> _TEXT SECTION_:
——

STATE of Wisconsin, Plaintiff-Respondent,
v.
Duncan LAPLANT, Defendant-Appellant.[]
No. 94-2362-CR.
Court of Appeals of Wisconsin.
Submitted on briefs June 5, 1995. Decided September 12, 1996.*416 For the defendant-appellant the cause was submitted on the briefs of Michael O. Bohren and Christine E. Ohlis of Milwaukee.
*417 For the plaintiff-respondent the cause was submitted on the briefs of E. Michael McCann, district attorney, and David M. Lerman, assistant district attorney, of Milwaukee.
Before Wedemeyer, P.J., Fine, J., and Michael T. Sullivan, Reserve Judge.
SULLIVAN, J.
Duncan LaPlant raises several constitutional challenges to his conviction, on a no contest plea, for six counts of unfair residential rental trade practices. See §§ 100.20(2), and 100.26(3) STATS. He argues that: (1) Laws of 1977, ch. 418, § 923(3), and the ensuing WIS. ADM. CODE Chapter ATCP 134, violate Article IV, Section 18 of the Wisconsin Constitution; (2) WIS. ADM. CODE § ATCP 134.04(2)(b)(1)-(4), is unconstitutionally vague; and (3) WIS. ADM. CODE Chapter ATCP 134, violates Article I, Section 1 of the Wisconsin Constitution, and the Equal Protection Clause of the Fourteenth Amendment to the United States Constitution. We reject LaPlant's arguments and affirm.[1]
I. BACKGROUND.

——

Copy word for word the part of the Wisconsin appeals court opinion above that begins at "Before Wedemeyer, P.J., Fine, J., and" and ends after "I. BACKGROUND.".

> _DATA SECTION_:
——

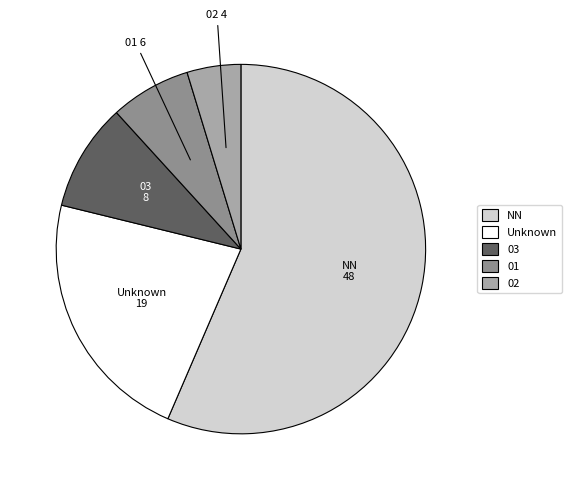

How many slices are in this pie chart?

5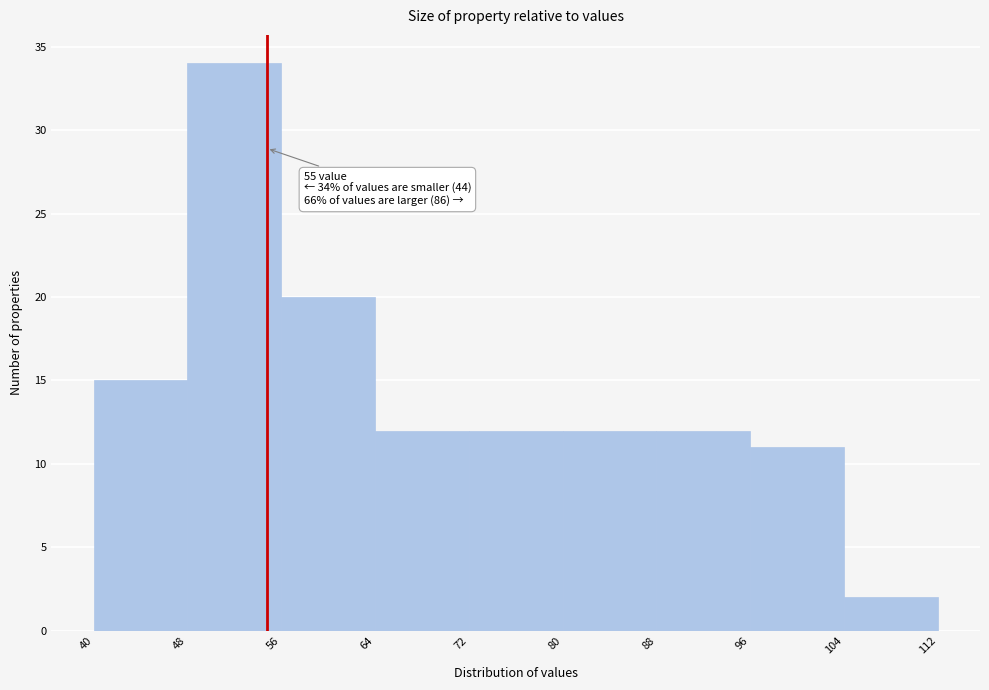

Which range on the x-axis has the tallest bar?

48 to 56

——

> _REPLY TO THE EXERCISE_:
Before Wedemeyer, P.J., Fine, J., and Michael T. Sullivan, Reserve Judge.
SULLIVAN, J.
Duncan LaPlant raises several constitutional challenges to his conviction, on a no contest plea, for six counts of unfair residential rental trade practices. See §§ 100.20(2), and 100.26(3) STATS. He argues that: (1) Laws of 1977, ch. 418, § 923(3), and the ensuing WIS. ADM. CODE Chapter ATCP 134, violate Article IV, Section 18 of the Wisconsin Constitution; (2) WIS. ADM. CODE § ATCP 134.04(2)(b)(1)-(4), is unconstitutionally vague; and (3) WIS. ADM. CODE Chapter ATCP 134, violates Article I, Section 1 of the Wisconsin Constitution, and the Equal Protection Clause of the Fourteenth Amendment to the United States Constitution. We reject LaPlant's arguments and affirm.[1]
I. BACKGROUND.